Now, building on the momentum she’s creating with both “Quick, Fast, in a Hurry” and “What He Does,” Wammack says she’s been busy writing a lot more music. “I’m very excited about some music I’ve been doing during this time, and excited to get into the studio again and give some more music to the fans,” she says.
But first, Wammack plans to enjoy her current vacation, especially because it coincides with her one-year wedding anniversary, which happened just a couple of days before this phone call. “I’m really thankful to be living this new chapter of life,” she says, adding that the she and her husband recently upped their happiness even more when they adopted a labradoodle puppy. “He’s been our little blessing, too. We just feel like we’re a little family.”
Soon, Wammack will head back to Nashville to start working again – but it’s something she’s looking forward to doing, because she’s doing things on her own terms. “I’m really thankful that my team at Sony loves me for the Alabama girl that I am, and wants me to write my true story. I’m so thankful I get to do this for a job because I don’t think I could do anything else,” she says.

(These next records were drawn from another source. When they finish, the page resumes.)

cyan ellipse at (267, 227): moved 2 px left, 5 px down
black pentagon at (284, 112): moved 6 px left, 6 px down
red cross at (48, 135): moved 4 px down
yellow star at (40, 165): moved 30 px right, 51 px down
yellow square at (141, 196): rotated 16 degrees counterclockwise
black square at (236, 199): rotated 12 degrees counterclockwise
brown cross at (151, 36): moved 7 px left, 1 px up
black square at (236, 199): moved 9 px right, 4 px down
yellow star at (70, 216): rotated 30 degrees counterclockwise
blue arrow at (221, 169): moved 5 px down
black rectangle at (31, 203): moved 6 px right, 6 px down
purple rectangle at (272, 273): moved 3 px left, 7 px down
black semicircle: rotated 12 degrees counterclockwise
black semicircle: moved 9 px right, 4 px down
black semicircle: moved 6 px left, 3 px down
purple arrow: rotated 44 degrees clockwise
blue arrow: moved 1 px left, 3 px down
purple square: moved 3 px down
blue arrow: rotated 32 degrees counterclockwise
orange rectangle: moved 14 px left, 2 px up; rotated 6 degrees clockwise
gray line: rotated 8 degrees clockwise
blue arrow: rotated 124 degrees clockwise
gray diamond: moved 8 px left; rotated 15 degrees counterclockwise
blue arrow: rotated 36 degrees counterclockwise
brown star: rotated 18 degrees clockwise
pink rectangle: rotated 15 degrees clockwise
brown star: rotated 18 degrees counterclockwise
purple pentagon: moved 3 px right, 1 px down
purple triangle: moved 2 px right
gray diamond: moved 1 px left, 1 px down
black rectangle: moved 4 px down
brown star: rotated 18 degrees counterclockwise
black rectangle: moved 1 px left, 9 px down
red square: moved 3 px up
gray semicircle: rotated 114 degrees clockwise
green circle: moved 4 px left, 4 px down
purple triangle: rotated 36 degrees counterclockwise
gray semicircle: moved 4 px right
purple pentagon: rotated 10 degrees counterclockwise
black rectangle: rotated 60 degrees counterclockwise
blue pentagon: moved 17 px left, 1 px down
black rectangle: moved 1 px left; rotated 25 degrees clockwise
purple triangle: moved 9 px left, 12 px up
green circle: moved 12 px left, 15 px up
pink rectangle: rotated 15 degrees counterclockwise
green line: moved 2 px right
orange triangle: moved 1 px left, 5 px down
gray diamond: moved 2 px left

Wammack also plans to resume the weekly livestream shows that she began when the pandemic quarantine kicked in. She says she tries not to fret about playing shows like this instead of the opening slots she’d originally had planned this year with Reba McEntire and Rascal Flats. Instead, she says, “I’m trying to be present and live in the moment and be thankful for the stillness in this time and take it for what it is. I’m loving doing my livestreams, and I’m thankful I get to connect with [audiences] and play for them. People say this is the highlight of their week, and that’s good enough for me.”
This fits in with Wammack’s current philosophy about her craft: “Music is supposed to be either of two things: it should meet people where they are, or it should lift them up,” she says. It seems likely that the happiness that she exudes in “What He Does” will be as uplifting for others as she hopes.